The most direct method for transfer of chromosomes is by microinjection. Previously reported microinjection techniques suffer from limitations in cell recovery. See, e.g., "A Microsurgical Methodology for Human Cells in Vitro: Evolution and Applications," by H. G. Diacumakos, S. Holland, and P. Pecora, Proc. Nat. Acad. Sci. 65, 911 (1970), and "Methods for Micromanipulation of Human Somatic Cells in Culture," by E. G. Diacumakos, reprinted from: Methods in Cell Biology, Vol VII, Ch. 15 (Academic Press, Inc., New York, 1973), p. 287 ff. for a description of developed procedures for manipulating chromosomes within living cells. The disclosure of the latter reference is hereby incorporated by reference herein. The former publication reports the only instance where a single chromosome was transferred from one human embryonic lung mitotic cell to another. The chromosome was dissected free from the donor cell, aspirated into a micropipette and injected into a second mitotic cell. Although the recipient cell survived the procedure and completed mitosis, it did not divide again. It was not possible to determine whether the cell was irreparably damaged by the operation, was affected by a gene on the introduced chromosome, or was incapable of growth as a single isolated cell. Clearly, a less invasive procedure would prove most valuable.
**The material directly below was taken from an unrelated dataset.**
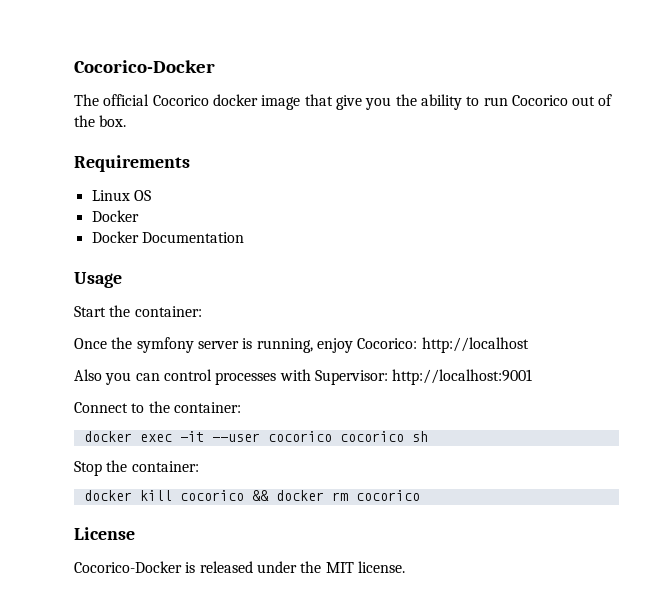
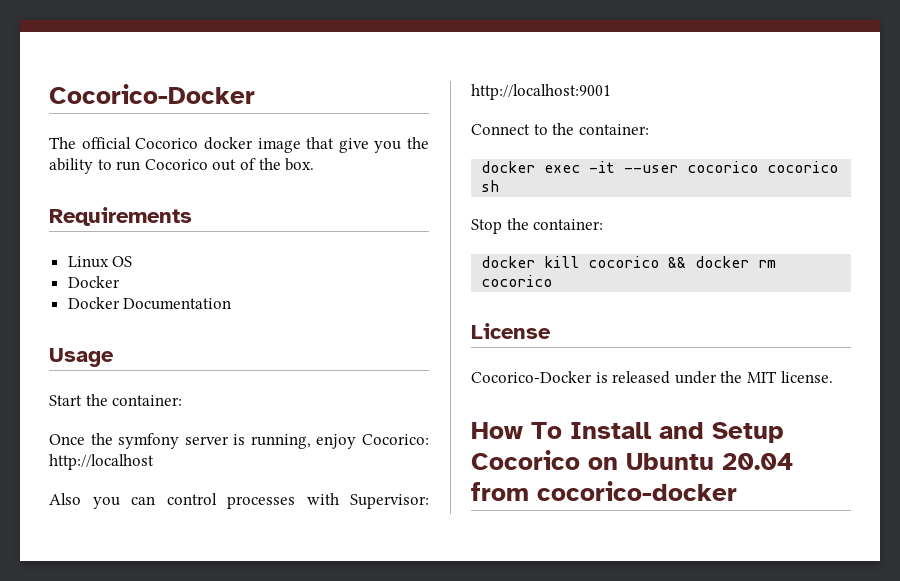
(405, 567) none -> [471,422,784,443] [471,450,793,470] [471,481,737,501] // How To Install and Setup Cocorico on Ubuntu 20.04 from cocorico-docker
In "Microinjection of Nucleic Acids into Cultured Mammalian Cells by Electrophoresis," by M. Ocho. S. Nakai, K. Tasaka, S. Watanabe, and T. Oda, Acta Med. Okayama 35, 381 (1981), the authors describe an electrophoretic apparatus for microinjection of DNA from a conducting solution in which the DNA is dissolved into living cells. An electrode is inserted into a micropipette filled with the solution containing the molecules to be injected into the cells and placed in electrical contact with a high input-impedance preamplifier. A second electrode is placed in a conducting solution containing the cells. When the micropipette is placed in this solution an electric circuit is completed. From the impedances and the currents disclosed, one may calculate that the authors applied approximately 100 V to the microelectrode in the form of 25 ms duration, 10 Hz square waves for 5 s. No mention is made therein of the microinjection of particles not dissolved in the solution, and more particularly, no mention is made of any requirement to reverse the polarity of the applied voltage to complete the microinjection process. Moreover, the micropipette of Ocho et al. is filled in the normal manner from the end thereof away from the tip. That is, there is no teaching of attraction of the material to be injected into the cell to the tip of the micropipette by the application of a voltage thereto.
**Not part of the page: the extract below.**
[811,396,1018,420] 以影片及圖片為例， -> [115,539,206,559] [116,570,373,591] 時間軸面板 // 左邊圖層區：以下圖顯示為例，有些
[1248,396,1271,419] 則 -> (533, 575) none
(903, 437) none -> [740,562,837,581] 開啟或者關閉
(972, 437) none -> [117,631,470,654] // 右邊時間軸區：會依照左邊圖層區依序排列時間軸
"The Introduction of Morphologically Intact Human Chromosomes into Chinese Hamster Mitotic Cells by Electromicroinjection," by F. A. Ray, W. R. Galey, J. H. Jett, and L. S. Cram, submitted for publication to Experimental Cell Research contains a more detailed account of the use of the present invention to introduce morphologically intact human chromosomes into Chinese hamster mitotic cells by the apparatus and method hereof, as does "The Introduction of Morphologically Intact Human Chromosomes into Chinese Hamster Mitotic Cells by Electromicroinjection," by F. Andrew Ray, thesis submitted in partial fulfillment of the requirements for the degree of Master of Science in Medical Sciences, The University of New Mexico, April 1985, the disclosure of the latter document hereby being incorporated by reference herein.